Ghettoisation refers to a particular community seeking safety in numbers by moving from a mixed locality to areas dominated by the community.
According to a study conducted by social science researchers Suchitra Sheth and Nina Haeem, ghettoisation is now prevalent now in most parts of Gujarat. It is particularly marked in Ahmedabad, Godhra, Vadodara, Surat and several other communally sensitive districts.
This region, says the study, has a history of trouble between Hindus and Muslims since the time of Mughal Emperor Aurangzeb in the 17th century.
"Many a time, the factors that have triggered communal tension between the two communities have been trivial.
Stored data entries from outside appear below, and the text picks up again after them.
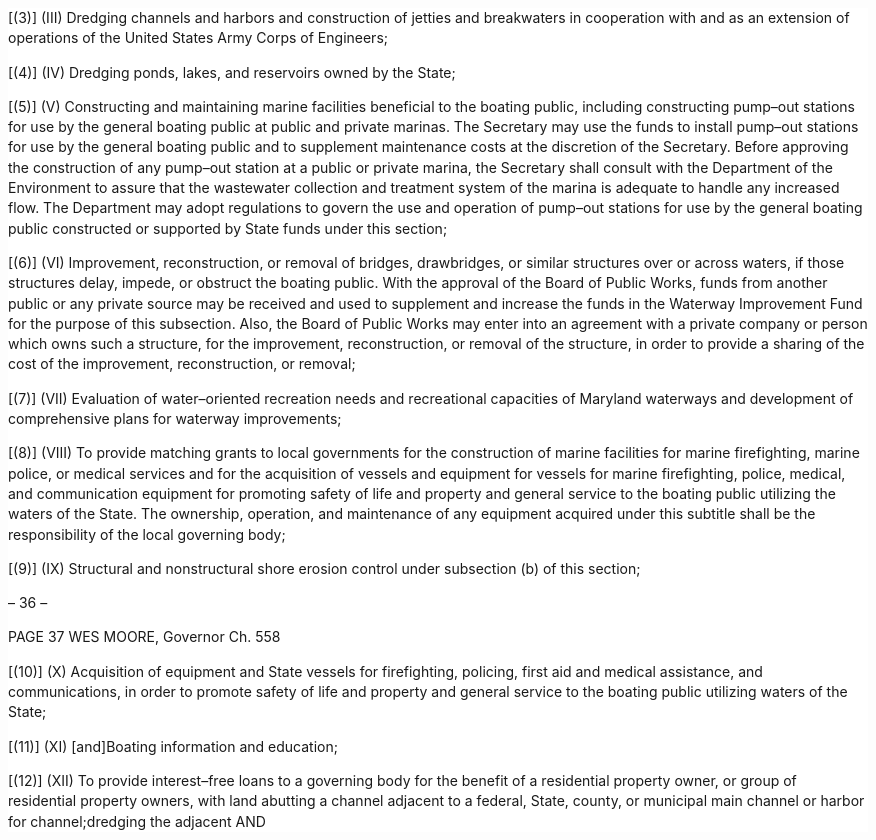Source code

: [(3)] (III) Dredging channels and harbors and construction of jetties and
breakwaters in cooperation with and as an extension of operations of the United States
Army Corps of Engineers;

[(4)] (IV) Dredging ponds, lakes, and reservoirs owned by the State;

[(5)] (V) Constructing and maintaining marine facilities beneficial to the
boating public, including constructing pump–out stations for use by the general boating
public at public and private marinas. The Secretary may use the funds to install pump–out
stations for use by the general boating public and to supplement maintenance costs at the
discretion of the Secretary. Before approving the construction of any pump–out station at
a public or private marina, the Secretary shall consult with the Department of the
Environment to assure that the wastewater collection and treatment system of the marina
is adequate to handle any increased flow. The Department may adopt regulations to govern
the use and operation of pump–out stations for use by the general boating public
constructed or supported by State funds under this section;

[(6)] (VI) Improvement, reconstruction, or removal of bridges,
drawbridges, or similar structures over or across waters, if those structures delay, impede,
or obstruct the boating public. With the approval of the Board of Public Works, funds from
another public or any private source may be received and used to supplement and increase
the funds in the Waterway Improvement Fund for the purpose of this subsection. Also, the
Board of Public Works may enter into an agreement with a private company or person
which owns such a structure, for the improvement, reconstruction, or removal of the
structure, in order to provide a sharing of the cost of the improvement, reconstruction, or
removal;

[(7)] (VII) Evaluation of water–oriented recreation needs and recreational
capacities of Maryland waterways and development of comprehensive plans for waterway
improvements;

[(8)] (VIII) To provide matching grants to local governments for the
construction of marine facilities for marine firefighting, marine police, or medical services
and for the acquisition of vessels and equipment for vessels for marine firefighting, police,
medical, and communication equipment for promoting safety of life and property and
general service to the boating public utilizing the waters of the State. The ownership,
operation, and maintenance of any equipment acquired under this subtitle shall be the
responsibility of the local governing body;

[(9)] (IX) Structural and nonstructural shore erosion control under
subsection (b) of this section;

– 36 –

PAGE 37
WES MOORE, Governor Ch. 558

[(10)] (X) Acquisition of equipment and State vessels for firefighting,
policing, first aid and medical assistance, and communications, in order to promote safety
of life and property and general service to the boating public utilizing waters of the State;

[(11)] (XI) [and]Boating information and education;

[(12)] (XII) To provide interest–free loans to a governing body for the benefit
of a residential property owner, or group of residential property owners, with land abutting
a channel adjacent to a federal, State, county, or municipal main channel or harbor for
channel;dredging the adjacent AND
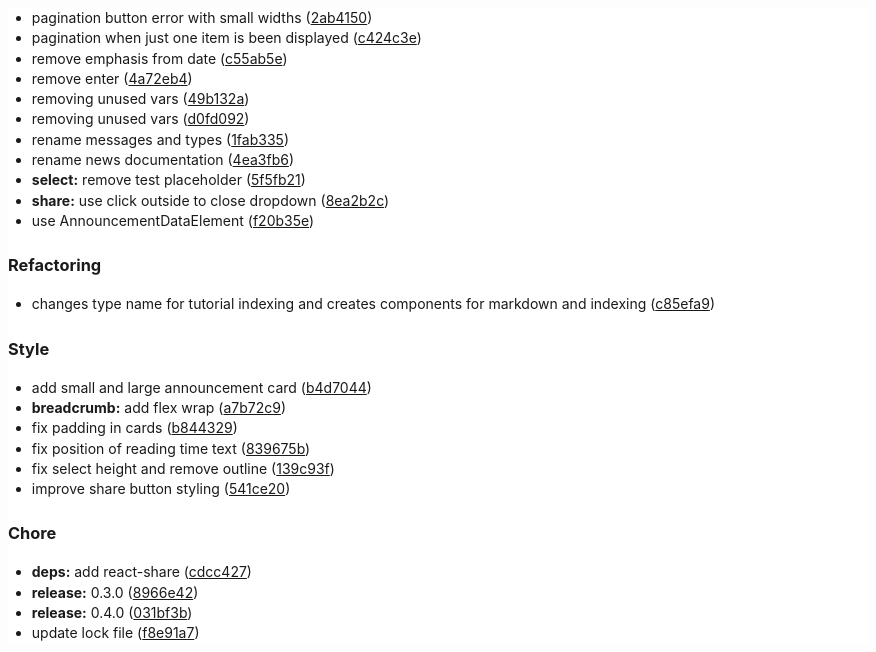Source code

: * pagination button error with small widths ([2ab4150](https://github.com/vtexdocs/helpcenter/commit/2ab4150ab6fcbf128221393ffec1ed7005f1c00b))
* pagination when just one item is been displayed ([c424c3e](https://github.com/vtexdocs/helpcenter/commit/c424c3e3023d4df0e84118b180e8112c27742fe6))
* remove emphasis from date ([c55ab5e](https://github.com/vtexdocs/helpcenter/commit/c55ab5ea1a99a4b8a119eeaa010c77b40bef4c17))
* remove enter ([4a72eb4](https://github.com/vtexdocs/helpcenter/commit/4a72eb4107c39e2b2dba264e6dc0f340cf8bb1e6))
* removing unused vars ([49b132a](https://github.com/vtexdocs/helpcenter/commit/49b132a69fbdb13ecdbb747c5986bc23cf4d500c))
* removing unused vars ([d0fd092](https://github.com/vtexdocs/helpcenter/commit/d0fd092ae1013e0441e7097daaa8ef67b0617545))
* rename messages and types ([1fab335](https://github.com/vtexdocs/helpcenter/commit/1fab335b3621da06e05aa7c5d8a07eb5a04dc6ae))
* rename news documentation ([4ea3fb6](https://github.com/vtexdocs/helpcenter/commit/4ea3fb6de1ed2a2375f50ae9ef571556636d7b57))
* **select:** remove test placeholder ([5f5fb21](https://github.com/vtexdocs/helpcenter/commit/5f5fb21e860ae307d164a2e806955441654991b2))
* **share:** use click outside to close dropdown ([8ea2b2c](https://github.com/vtexdocs/helpcenter/commit/8ea2b2c37deef81554eb20cfc2aae2ddbef70245))
* use AnnouncementDataElement ([f20b35e](https://github.com/vtexdocs/helpcenter/commit/f20b35e2e862e0e98c693852add27c30f8f73e22))


### Refactoring

* changes type name for tutorial indexing and creates components for markdown and indexing ([c85efa9](https://github.com/vtexdocs/helpcenter/commit/c85efa92751c8092c58312a3018558093ea08246))


### Style

* add small and large announcement card ([b4d7044](https://github.com/vtexdocs/helpcenter/commit/b4d7044ffe3059581801b5d14b711bb18773ca8b))
* **breadcrumb:** add flex wrap ([a7b72c9](https://github.com/vtexdocs/helpcenter/commit/a7b72c93cfc40f9789e9843c03a4e79192d0a498))
* fix padding in cards ([b844329](https://github.com/vtexdocs/helpcenter/commit/b844329ed9f7022e8b2ce59ceaaa408d28edea64))
* fix position of reading time text ([839675b](https://github.com/vtexdocs/helpcenter/commit/839675b1cac49187b193c3385644b626bf8faf56))
* fix select height and remove outline ([139c93f](https://github.com/vtexdocs/helpcenter/commit/139c93f711bef03e271c62fbde976a6266097ee0))
* improve share button styling ([541ce20](https://github.com/vtexdocs/helpcenter/commit/541ce20ee4b0d06a36fb7c571d54a9607238ceb2))


### Chore

* **deps:** add react-share ([cdcc427](https://github.com/vtexdocs/helpcenter/commit/cdcc427250a65f260e36e1c9afbf695d56334e9a))
* **release:** 0.3.0 ([8966e42](https://github.com/vtexdocs/helpcenter/commit/8966e428155285dada7c77b24ec2d1e2d5a5c8ed))
* **release:** 0.4.0 ([031bf3b](https://github.com/vtexdocs/helpcenter/commit/031bf3b427da2f4e35807c53998d4894f37cbca5))
* update lock file ([f8e91a7](https://github.com/vtexdocs/helpcenter/commit/f8e91a70387558c8bc286ecec8d47d5ed9fb2a1e))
Sometimes, over exuberance during Holi and provocation during religious processions have triggered communal riots," said political analyst and noted author Achyut Yagnik.
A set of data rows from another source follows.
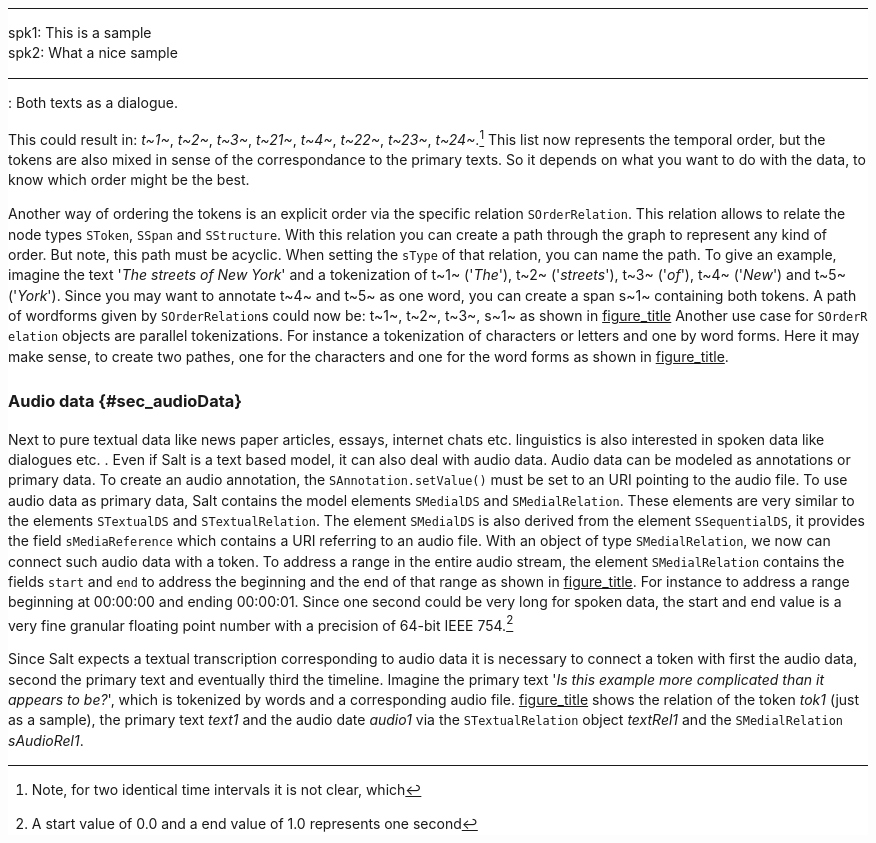   ------- ------ ------ --- -------- --------
  spk1:   This   is     a   sample   
  spk2:          What   a   nice     sample
  ------- ------ ------ --- -------- --------

  : Both texts as a dialogue.

This could result in: *t~1~*, *t~2~*, *t~3~*, *t~21~*, *t~4~*, *t~22~*,
*t~23~*, *t~24~*.[^15] This list now represents the temporal order, but
the tokens are also mixed in sense of the correspondance to the primary
texts. So it depends on what you want to do with the data, to know which
order might be the best.

Another way of ordering the tokens is an explicit order via the specific
relation `SOrderRelation`. This relation allows to relate the node types
`SToken`, `SSpan` and `SStructure`. With this relation you can create a
path through the graph to represent any kind of order. But note, this
path must be acyclic. When setting the `sType` of that relation, you can
name the path. To give an example, imagine the text \'*The streets of
New York*\' and a tokenization of t~1~ (\'*The*\'), t~2~
(\'*streets*\'), t~3~ (\'*of*\'), t~4~ (\'*New*\') and t~5~
(\'*York*\'). Since you may want to annotate t~4~ and t~5~ as one word,
you can create a span s~1~ containing both tokens. A path of wordforms
given by `SOrderRelation`s could now be: t~1~, t~2~, t~3~, s~1~ as shown
in [figure\_title](#fig_order_path) Another use case for
`SOrderRelation` objects are parallel tokenizations. For instance a
tokenization of characters or letters and one by word forms. Here it may
make sense, to create two pathes, one for the characters and one for the
word forms as shown in [figure\_title](#fig_order_path2).

### Audio data {#sec_audioData}

Next to pure textual data like news paper articles, essays, internet
chats etc. linguistics is also interested in spoken data like dialogues
etc. . Even if Salt is a text based model, it can also deal with audio
data. Audio data can be modeled as annotations or primary data. To
create an audio annotation, the `SAnnotation.setValue()` must be set to
an URI pointing to the audio file. To use audio data as primary data,
Salt contains the model elements `SMedialDS` and `SMedialRelation`.
These elements are very similar to the elements `STextualDS` and
`STextualRelation`. The element `SMedialDS` is also derived from the
element `SSequentialDS`, it provides the field `sMediaReference` which
contains a URI referring to an audio file. With an object of type
`SMedialRelation`, we now can connect such audio data with a token. To
address a range in the entire audio stream, the element
`SMedialRelation` contains the fields `start` and `end` to address the
beginning and the end of that range as shown in
[figure\_title](#fig_sAudioData). For instance to address a range
beginning at 00:00:00 and ending 00:00:01. Since one second could be
very long for spoken data, the start and end value is a very fine
granular floating point number with a precision of 64-bit IEEE 754.[^16]

Since Salt expects a textual transcription corresponding to audio data
it is necessary to connect a token with first the audio data, second the
primary text and eventually third the timeline. Imagine the primary text
\'*Is this example more complicated than it appears to be?*\', which is
tokenized by words and a corresponding audio file.
[figure\_title](#fig_audioSample) shows the relation of the token *tok1*
(just as a sample), the primary text *text1* and the audio date *audio1*
via the `STextualRelation` object *textRel1* and the `SMedialRelation`
*sAudioRel1*.


[^1]: see <http://u.hu-berlin.de/saltnpepper>
[^2]: for instance the PennTreebank format, TigerXML, the EXMARaLDA
[^3]: see <http://www.sfb632.uni-potsdam.de/annis/>
[^4]: see <http://linktype.iaa.uni-jena.de/atomic/>
[^5]: see
[^6]: For instance if you compute the chromatic number of the linguistic
[^7]: In UML or object oriented programming languages an attribute is
[^8]: Each primary text is is stored in the attribute `STextualDS.text`,
[^9]: By the way what is a pity.
[^10]: Where e stands for English and g for german
[^11]: The modeling of such semantic issues is up to the user, for
[^12]: Global here means global for one document-structure.
[^13]: In section [Multiple primary texts](#sec_multipleTexts) we
[^14]: In Salt the interval borders are also known as point-of-time.
[^15]: Note, for two identical time intervals it is not clear, which
[^16]: A start value of 0.0 and a end value of 1.0 represents one second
In modern times, even cricket matches between India and Pakistan had the propensity to trigger such incidents, say researchers Sheth and Haeem.
The duo recently presented a paper on 'Sovereignty, Citizenship and Gender' in Gujarat at the Indian Association of Women's Studies Conference. 'Till the 1960s, riots hardly left any deep scar and the two communities would soon reunite and resume business and social interaction,' it said.
However, the 1969 riots (the first major communal riot in Gujarat after Independence) marked a turning point in Hindu-Muslim relations in Gujarat.
A process of ghettoisation set in after these riots and many Muslims moved from mixed neighbourhoods in the Walled City to minority-dominated areas in the industrial suburbs and areas on the southern periphery of Ahmedabad, the study said.
The ghettoisation gathered momentum after the communal riots of 1990. After the 2002 Godhra riots, it was practically complete. Until 2002, ghettoisation was residential in nature; after the Godhra riots, even commercial establishments shifted base from some parts of Ahmedabad.
The eastern areas of Ahmedabad comprising Jamalpur, Raikhad, Kalupur, Shahpur and Mirzapur are located in the Muslim-dominated Walled City. The Hindus have moved to the new areas on the western side of the Sabarmati river, such as Naranpura, Maninagar, Law Garden, Wadaj and Navrangpura.
One of the largest Muslim ghettos is Juhapura, where the population of Muslims is more than 200,000.
Yagnik claimed the relations between the two communities started deteriorating especially after the gradual closure of textile mills rendered thousands jobless.
"Once, Ahmedabad was known as the Manchester of the East because of the large number of textile mills. These mills were a source of livelihood for a large number of workers. The closure of the mills triggered a rivalry between the communities," Yagnik said.
However, BJP leader L K Advani's Rath Yatra from Somnath reportedly polarised the two communities on the basis of religion. The communal divide widened and segregation was not confined only to places of worship but extended to neighbourhoods, schools and workplaces, he said.